Sunday, December 27, 2009

The "Superlobbyist"

The New York Times Magazine features an annual yearend edition, covering profiles of individuals who have passed away over the previous year.  As the end of the year is traditionally a time of reflection and resolutions, I’ve come to look forward to this, as these profiles offer unique and inspiring insights into both ordinary and extraordinary people’s lives.  

Several standout women were included this year, all of which, I’m embarrassed to admit, I hadn’t known until I read their profiles.   Each provided inspiration, yet also made me pause for self-reflection.

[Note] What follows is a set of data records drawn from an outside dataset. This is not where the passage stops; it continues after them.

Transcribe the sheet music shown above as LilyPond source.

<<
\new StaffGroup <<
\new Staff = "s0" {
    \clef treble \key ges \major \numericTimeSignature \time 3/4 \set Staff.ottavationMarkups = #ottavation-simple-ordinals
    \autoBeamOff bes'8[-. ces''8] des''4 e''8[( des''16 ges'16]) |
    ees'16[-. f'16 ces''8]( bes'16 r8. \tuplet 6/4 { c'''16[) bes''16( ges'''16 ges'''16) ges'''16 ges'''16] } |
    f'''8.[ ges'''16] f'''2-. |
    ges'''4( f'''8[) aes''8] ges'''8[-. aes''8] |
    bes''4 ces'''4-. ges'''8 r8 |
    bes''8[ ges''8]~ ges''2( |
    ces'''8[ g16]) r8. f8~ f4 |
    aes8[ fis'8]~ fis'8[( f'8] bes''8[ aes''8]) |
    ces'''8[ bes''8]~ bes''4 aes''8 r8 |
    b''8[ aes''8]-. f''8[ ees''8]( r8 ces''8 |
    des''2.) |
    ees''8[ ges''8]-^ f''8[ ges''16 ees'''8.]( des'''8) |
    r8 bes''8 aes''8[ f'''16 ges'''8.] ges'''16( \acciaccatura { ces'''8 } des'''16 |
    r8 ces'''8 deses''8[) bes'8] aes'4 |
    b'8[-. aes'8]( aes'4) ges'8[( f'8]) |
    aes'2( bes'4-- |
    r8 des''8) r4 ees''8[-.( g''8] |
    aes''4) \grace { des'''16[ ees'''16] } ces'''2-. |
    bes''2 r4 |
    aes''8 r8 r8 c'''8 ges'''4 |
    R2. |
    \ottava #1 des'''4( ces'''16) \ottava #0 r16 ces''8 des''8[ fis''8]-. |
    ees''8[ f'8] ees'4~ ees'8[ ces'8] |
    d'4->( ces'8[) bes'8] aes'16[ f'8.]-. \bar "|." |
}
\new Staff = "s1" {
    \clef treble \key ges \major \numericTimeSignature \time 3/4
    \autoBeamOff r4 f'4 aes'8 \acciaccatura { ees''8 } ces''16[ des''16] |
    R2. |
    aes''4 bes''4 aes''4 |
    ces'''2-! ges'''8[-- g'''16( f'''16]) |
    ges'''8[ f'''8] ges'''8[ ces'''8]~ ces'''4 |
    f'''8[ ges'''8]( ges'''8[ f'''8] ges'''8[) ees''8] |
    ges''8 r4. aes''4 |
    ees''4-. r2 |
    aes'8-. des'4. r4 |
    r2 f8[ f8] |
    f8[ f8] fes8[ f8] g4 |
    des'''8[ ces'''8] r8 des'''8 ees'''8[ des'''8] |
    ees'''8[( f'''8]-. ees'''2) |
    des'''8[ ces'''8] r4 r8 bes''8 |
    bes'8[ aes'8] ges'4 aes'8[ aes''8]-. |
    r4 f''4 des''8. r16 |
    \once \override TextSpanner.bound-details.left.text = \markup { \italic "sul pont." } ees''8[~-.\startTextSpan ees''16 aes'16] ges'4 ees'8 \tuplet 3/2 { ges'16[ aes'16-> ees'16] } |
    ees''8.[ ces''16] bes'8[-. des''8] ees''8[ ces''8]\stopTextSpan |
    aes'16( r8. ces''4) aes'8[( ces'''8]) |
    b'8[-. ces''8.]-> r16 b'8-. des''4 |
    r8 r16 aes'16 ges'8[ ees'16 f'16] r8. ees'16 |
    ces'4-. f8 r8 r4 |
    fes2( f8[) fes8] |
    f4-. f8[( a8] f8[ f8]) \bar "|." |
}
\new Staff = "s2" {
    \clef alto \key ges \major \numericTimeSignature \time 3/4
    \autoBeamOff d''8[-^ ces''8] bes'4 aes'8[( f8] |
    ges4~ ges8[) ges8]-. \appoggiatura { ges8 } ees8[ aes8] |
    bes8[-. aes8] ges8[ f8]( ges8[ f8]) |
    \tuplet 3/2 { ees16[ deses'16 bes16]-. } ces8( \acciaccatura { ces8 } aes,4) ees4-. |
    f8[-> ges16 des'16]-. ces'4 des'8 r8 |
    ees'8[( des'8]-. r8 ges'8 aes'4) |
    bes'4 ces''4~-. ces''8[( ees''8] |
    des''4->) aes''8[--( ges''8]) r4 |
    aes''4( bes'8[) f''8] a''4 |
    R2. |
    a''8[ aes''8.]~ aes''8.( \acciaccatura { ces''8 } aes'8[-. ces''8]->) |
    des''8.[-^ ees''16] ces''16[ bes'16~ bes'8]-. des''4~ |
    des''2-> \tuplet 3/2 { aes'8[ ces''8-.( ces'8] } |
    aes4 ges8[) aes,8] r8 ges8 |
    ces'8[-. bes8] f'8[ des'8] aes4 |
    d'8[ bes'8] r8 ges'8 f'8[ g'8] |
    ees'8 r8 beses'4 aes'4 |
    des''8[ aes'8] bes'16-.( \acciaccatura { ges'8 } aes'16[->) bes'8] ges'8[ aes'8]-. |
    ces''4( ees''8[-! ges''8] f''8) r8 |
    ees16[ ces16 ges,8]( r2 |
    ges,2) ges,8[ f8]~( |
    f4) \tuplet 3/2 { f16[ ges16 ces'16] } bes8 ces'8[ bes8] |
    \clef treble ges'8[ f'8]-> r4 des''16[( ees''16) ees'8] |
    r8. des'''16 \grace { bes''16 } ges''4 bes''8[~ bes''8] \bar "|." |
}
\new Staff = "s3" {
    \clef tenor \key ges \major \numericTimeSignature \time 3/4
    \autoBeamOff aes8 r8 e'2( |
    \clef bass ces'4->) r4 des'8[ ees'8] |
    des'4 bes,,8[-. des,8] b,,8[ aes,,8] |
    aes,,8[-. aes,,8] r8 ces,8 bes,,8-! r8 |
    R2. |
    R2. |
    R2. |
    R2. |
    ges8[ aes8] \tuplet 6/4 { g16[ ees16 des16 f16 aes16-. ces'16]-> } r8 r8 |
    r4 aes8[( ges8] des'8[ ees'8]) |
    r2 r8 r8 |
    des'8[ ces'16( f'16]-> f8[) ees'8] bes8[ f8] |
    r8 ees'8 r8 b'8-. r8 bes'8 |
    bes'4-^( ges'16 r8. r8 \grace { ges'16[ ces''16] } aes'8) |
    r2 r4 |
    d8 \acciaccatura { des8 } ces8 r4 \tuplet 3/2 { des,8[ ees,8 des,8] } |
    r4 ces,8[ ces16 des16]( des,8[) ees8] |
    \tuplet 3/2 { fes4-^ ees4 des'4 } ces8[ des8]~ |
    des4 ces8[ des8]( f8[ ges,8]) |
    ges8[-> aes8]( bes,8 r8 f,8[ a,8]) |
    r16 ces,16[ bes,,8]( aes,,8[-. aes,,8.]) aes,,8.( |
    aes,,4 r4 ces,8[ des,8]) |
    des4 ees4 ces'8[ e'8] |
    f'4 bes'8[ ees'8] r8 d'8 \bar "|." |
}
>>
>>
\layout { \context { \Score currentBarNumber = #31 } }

Matt Bai wrote a fantastic piece on Anne Wexler, a former Democratic activist turned K Street “superlobbyist” during Reagan’s reign in D.C.   She started her own women led lobbyist firm in the 1980s, explaining “We’re going to be underestimated, and it’ll work every time.”  I smiled at her pluck, yet appreciated the honest critique of the arc of her career:  a young idealist, turned party insider, turned business woman (some would say “sellout”).   This line stuck out at me: 
As Wexler herself might have pointed out, she didn’t do anything her male contemporaries hadn’t done. She was simply better at it.
Two other profiles in this magazine that stuck out to me:

Crystal Lee Sutton was a woman who was willing to sacrifice her safety and her job for a future of better wages for the next generation.  Her work in unionizing the textile workers in a small, southern town was truly courageous.   I have a renewed appreciation for the work of unions and for the sacrifices made to secure these benefits. 

Peg Mullen was the “Cindy Sheehan” of the Vietnam War.  As a fellow war-protesting farm girl, I admired her resilience and resolve to find a powerful medium for her grief: using her deceased son’s death-benefit pay to buy an ad in the Des Moines Register, critiquing the war.   Her story was a powerful reminder of how the right message, in the right time, with the best messenger can truly bring change.